I open my mouth to pull everyone’s attention from my bold,beautiful friend, but only a gasp tears from my throat as something surges through me—a force pressing against the nape of my neck, flooding my body, sinking into my very bones.

I know what it is in an instant: Calista’s magic, pouring into me.

Before I can catch my breath, tendrils of shadow slither into the room, stretching from every darkened corner of the temple. They creep and pool like spilled ink.

Am I calling to them?

No. No, whatever magic is filling me is internal, fluid and viscous, like molten lava. It’s surging in, not reaching out. These shadows are not mine. They’re something else. Someone else’s.

Another pulse of magic snaps through my veins, slamming against my ribs, searing through bone.

Then a voice slithers through the gathering darkness, curling around my spine like a phantom’s breath. Deep and powerful.

“Let’s show them what real darkness looks like.”

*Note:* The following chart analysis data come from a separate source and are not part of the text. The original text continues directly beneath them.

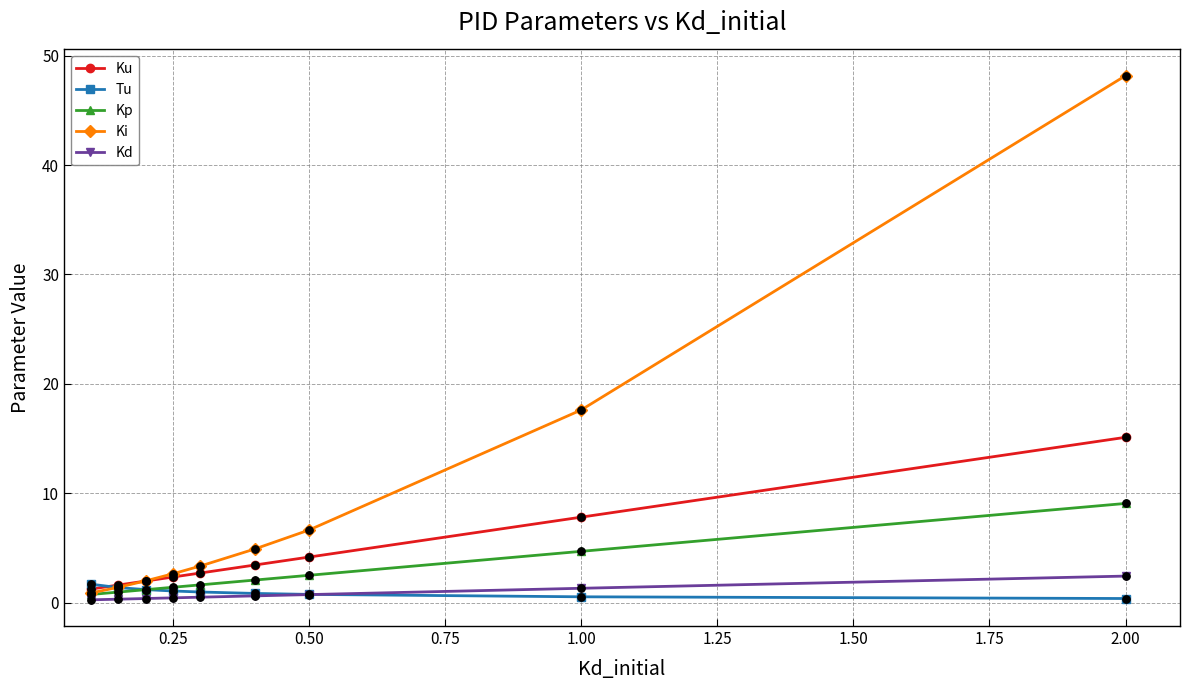

Which series has the largest range (max minus min)?

Ki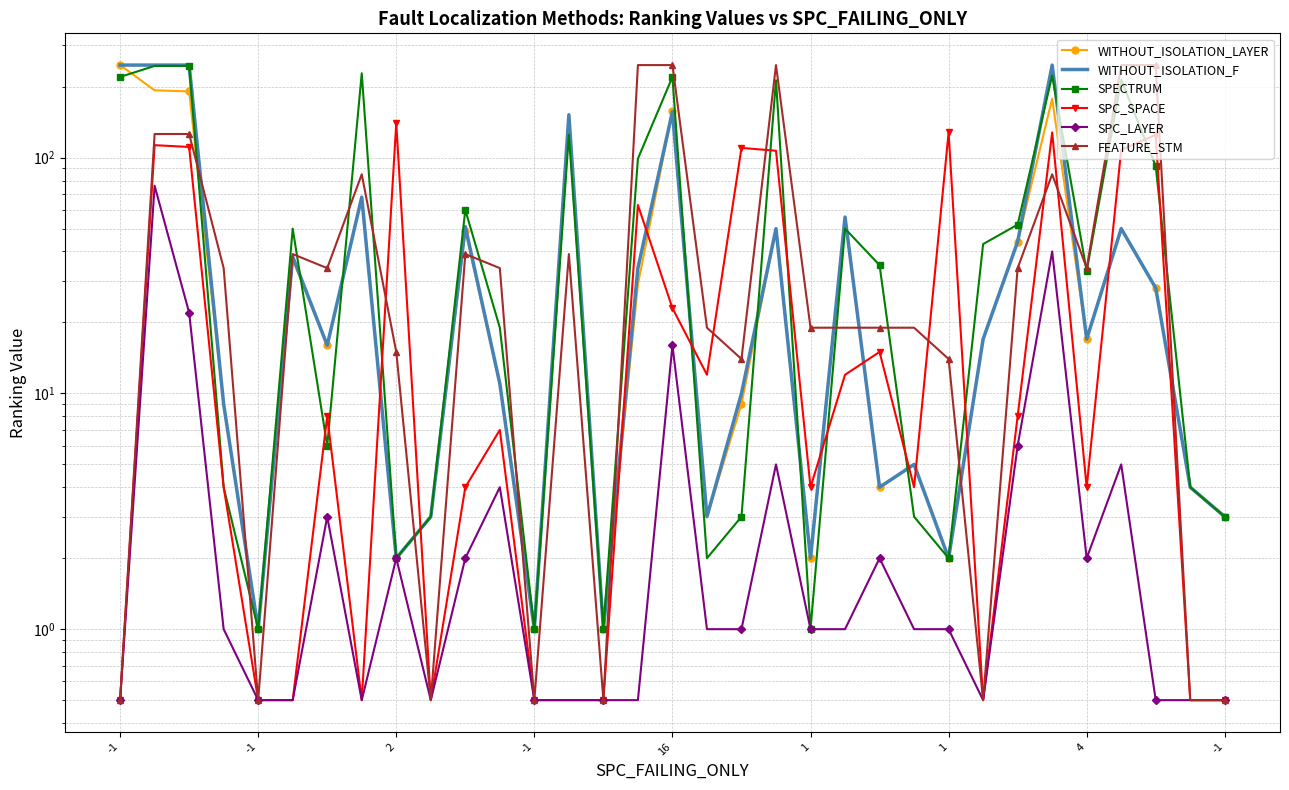

How many interior local peaks does the WITHOUT_ISOLATION_F series have?

10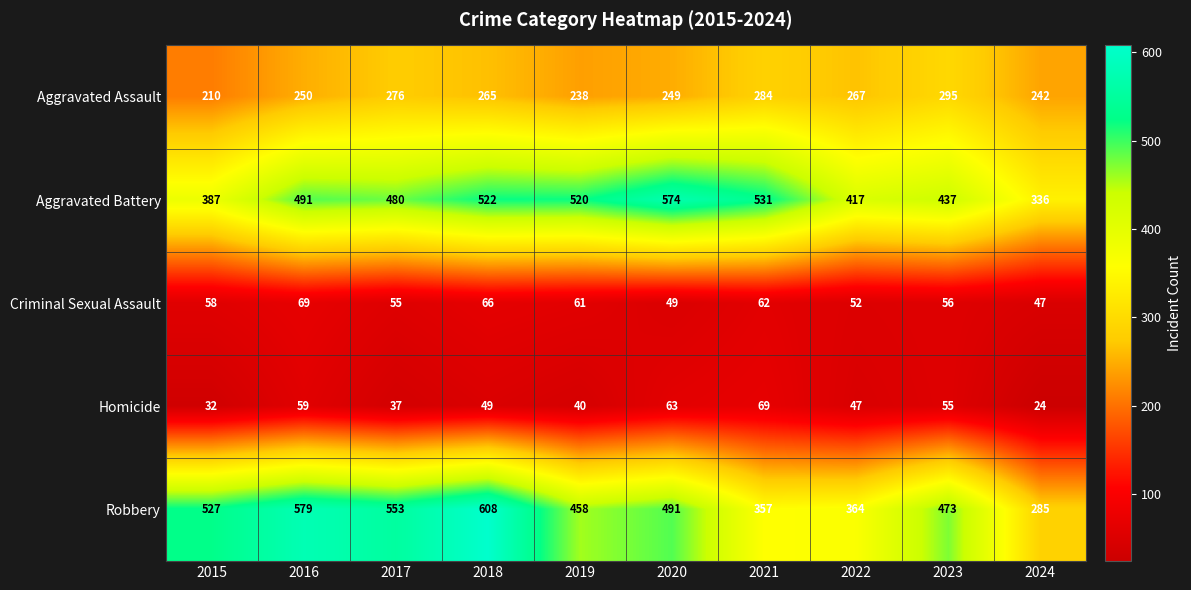

Which series changed the most between 2017 and 2020?

Aggravated Battery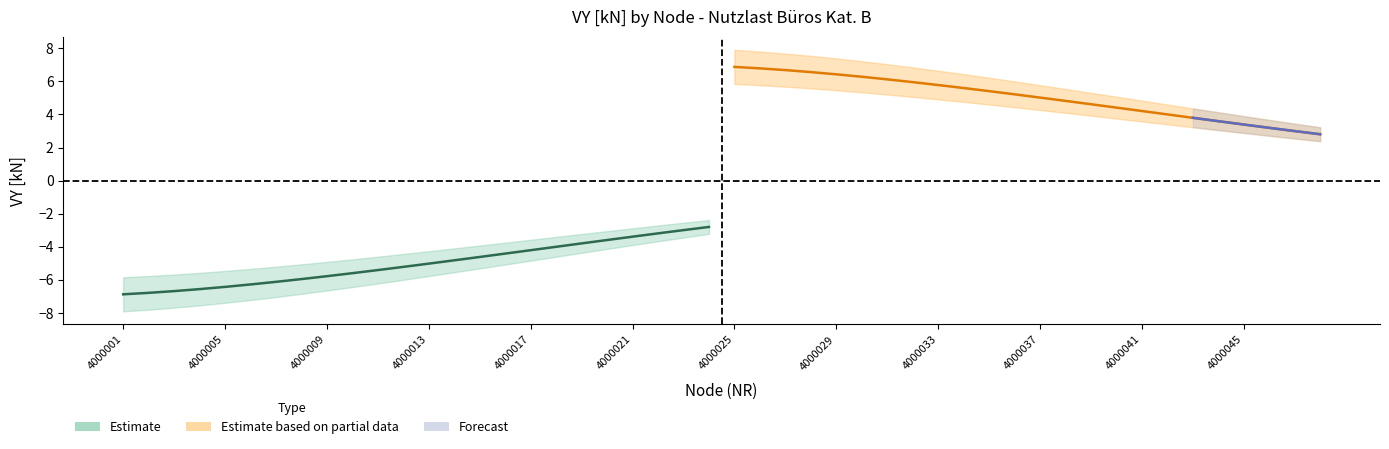

What is the highest value of the VY_negative series?

-2.8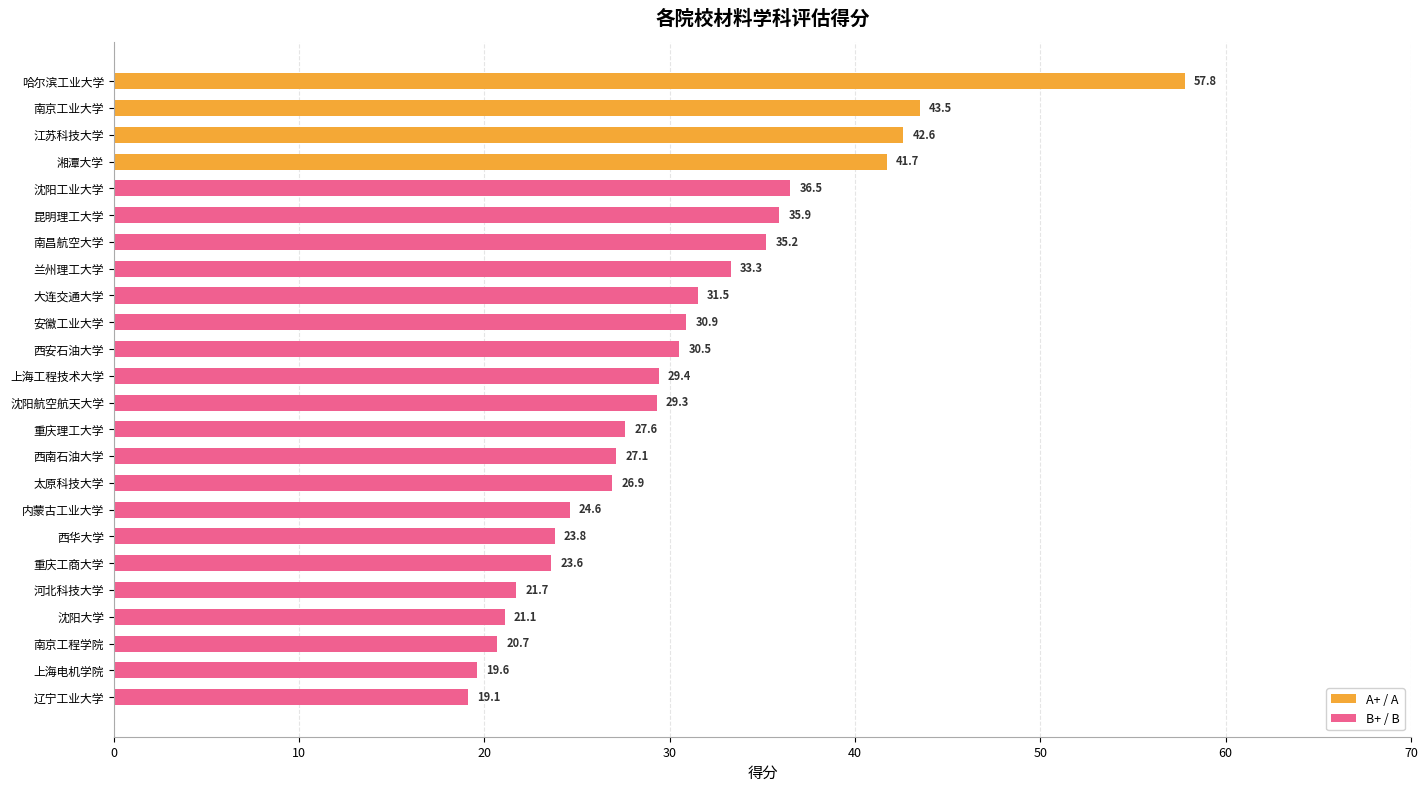

Does the chart contain any negative values?

No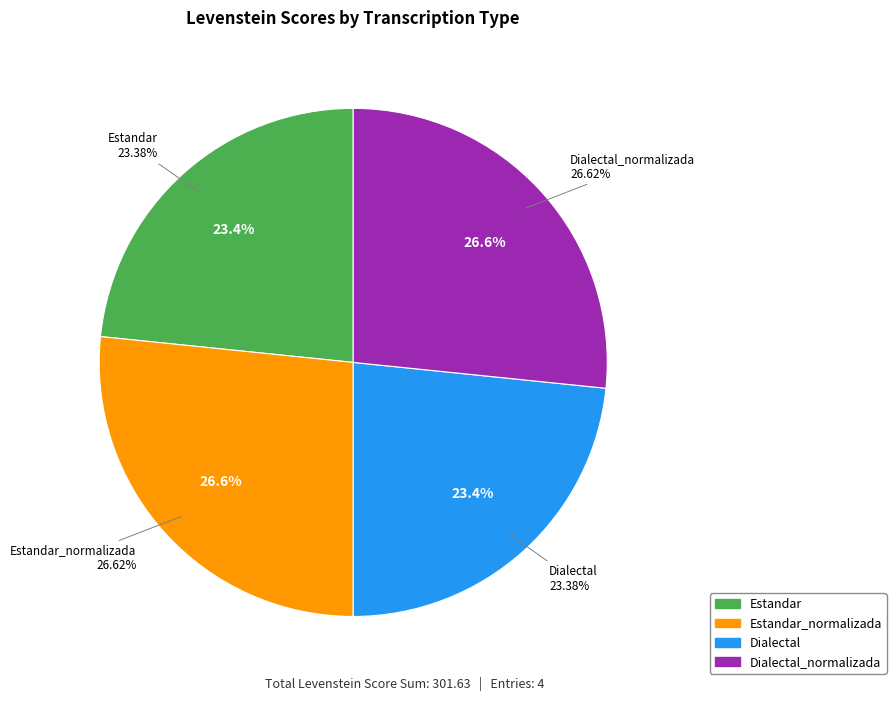

Between Dialectal and Estandar_normalizada, which is larger?

Estandar_normalizada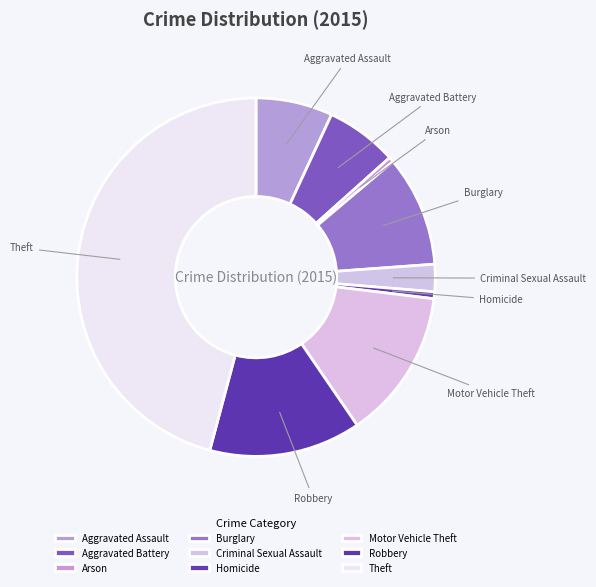

Is it true that Aggravated Assault is 7% of the pie?

True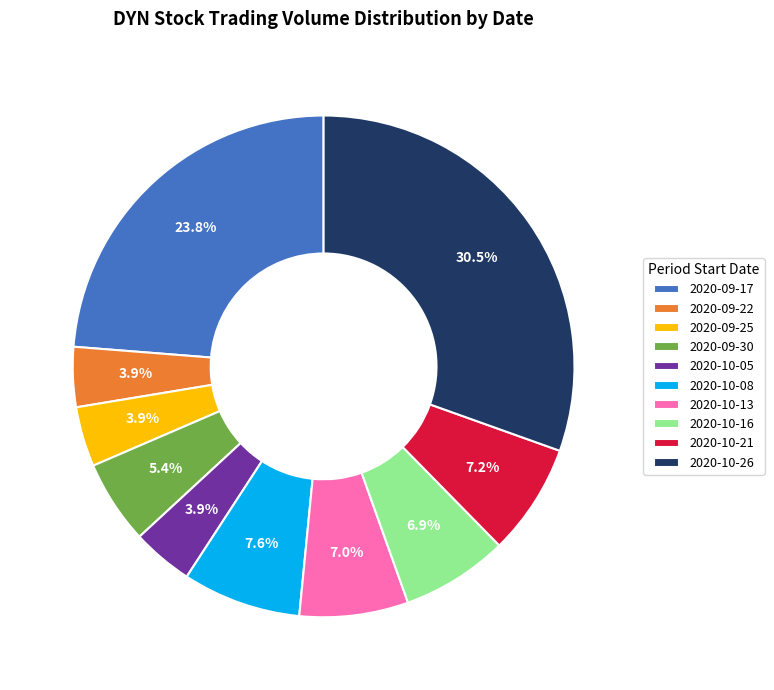

Combined, do 2020-10-08 and 2020-09-25 account for over 50%?

No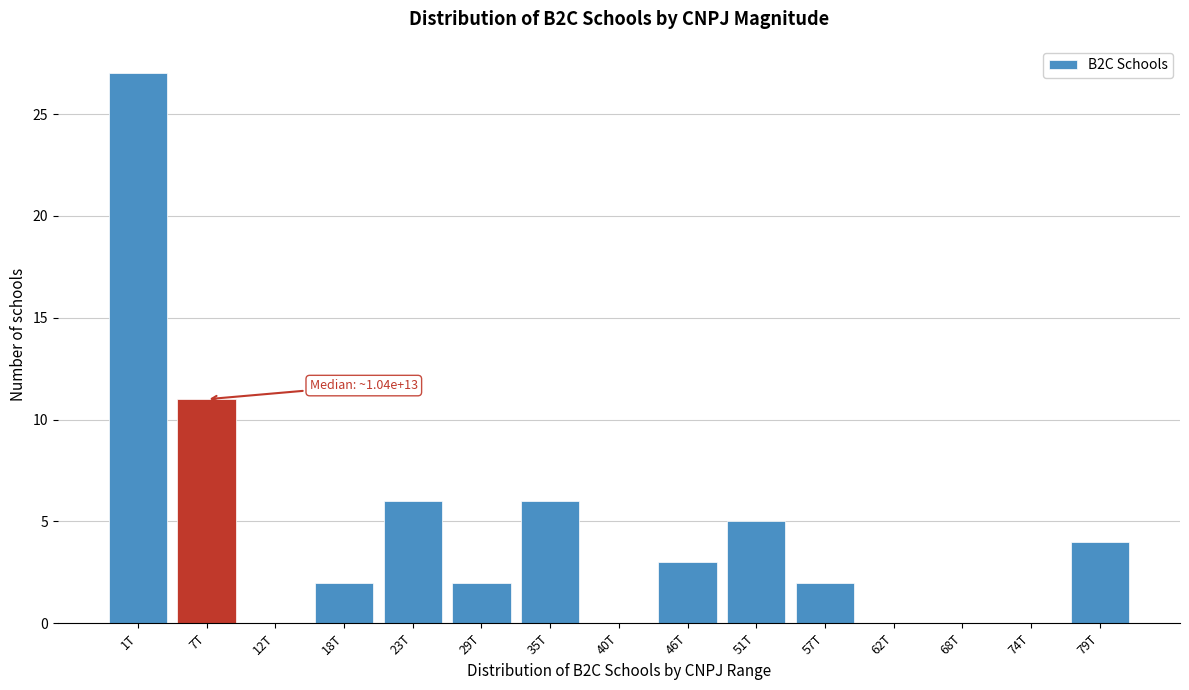

Reading left to right, extract all data points from this chart.

1T=27	7T=11	12T=0	18T=2	23T=6	29T=2	35T=6	40T=0	46T=3	51T=5	57T=2	62T=0	68T=0	74T=0	79T=4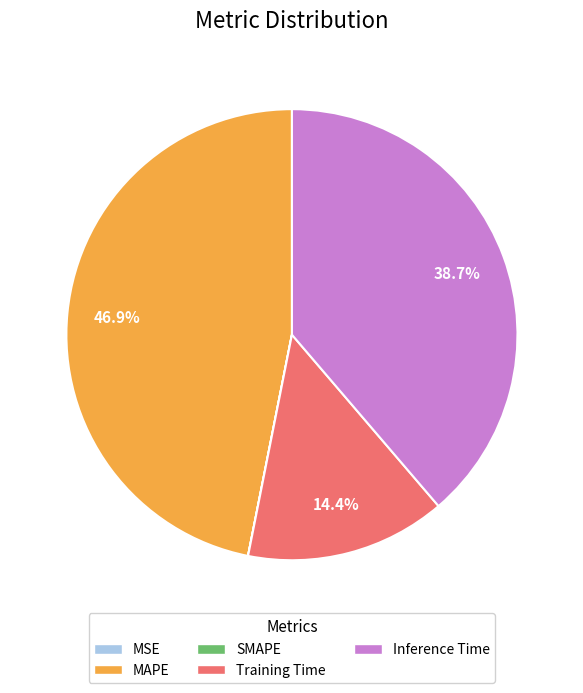

Which slice is the largest?

MAPE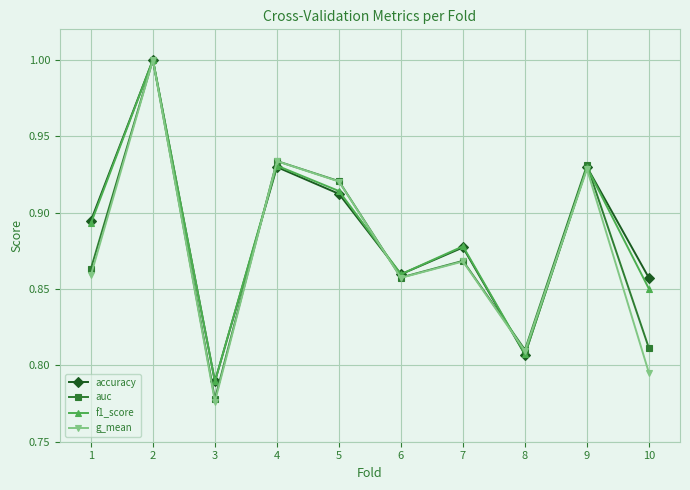

How many lines are shown in the chart?

4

Darkness closes in, dense and suffocating, swallowing the room and the air from my lungs. The shock seizes me, but it sharpens into all-consuming horror as I feel something within me awaken. A presence. A force.

It surges through me from the base of my neck, flooding my body. It fills me, overwhelms me, and even when there is no space left inside, it keeps pouring in.

And then it finds release.

Screams.

I don’t know if they are mine or theirs.

My hands tremble violently as the energy erupts outward. I can’t see it, but I feel it—a raw, ravenous force devouring everything in its path. I rub my palms together, desperate to grab hold of it, to stop it, but there’s nothing except the dampness of my own skin.

A sharp, eerie clinking echoes in the void.

“Would you take this ring?” A voice cuts through the darkness, low, sharp, edged with irritation.

I jerk around, breath unsteady. The shadows are absolute, but somehow, I see him. Or maybe I just feel him—his presence, oppressive and vast, as if the darkness itself bends to his will.

A towering figure stands just two feet away, wrapped in black, his hood drawn low. His arm moves and in his open palm, a simple ring gleams. Unadorned. Unremarkable.

“It will help you control your magic,” he says, flat, clipped.

When I don’t move, when my breath rattles too hard for me to answer, his fingers tighten into a fist, and his tone darkens. “Before you rot anyone else.”

Anyone else?

My breath hitches.

I snatch the ring and jam it onto my index finger. Cold bites my skin. I stare at it, waiting, hoping for something—anything—to change.

Nothing.

The horrifying magic still pours from my hands, unstoppable.

The shadows remain, cloaking the destruction, and the hooded man circles me like a beast forced to entertain a fool.

“I can’t control it!” My voice cracks, and I clench my fists tight enough for my bones to ache.

The man stops inches from me, his glowing gray eyes pierce through the darkness, narrowed in scrutiny. His voice is curt, edged with irritation, like he’s dealing with a hopeless case. “How does your magic make you feel?”

Magic. I uncurl my fingers. The blackened tips blend into the surrounding shadows, and I stare at my shaking palms. Thick rot slicks my palms, viscous and alive.

I’m stunned into silence, frozen in the sheer wrongness of it. I’m becoming a monster.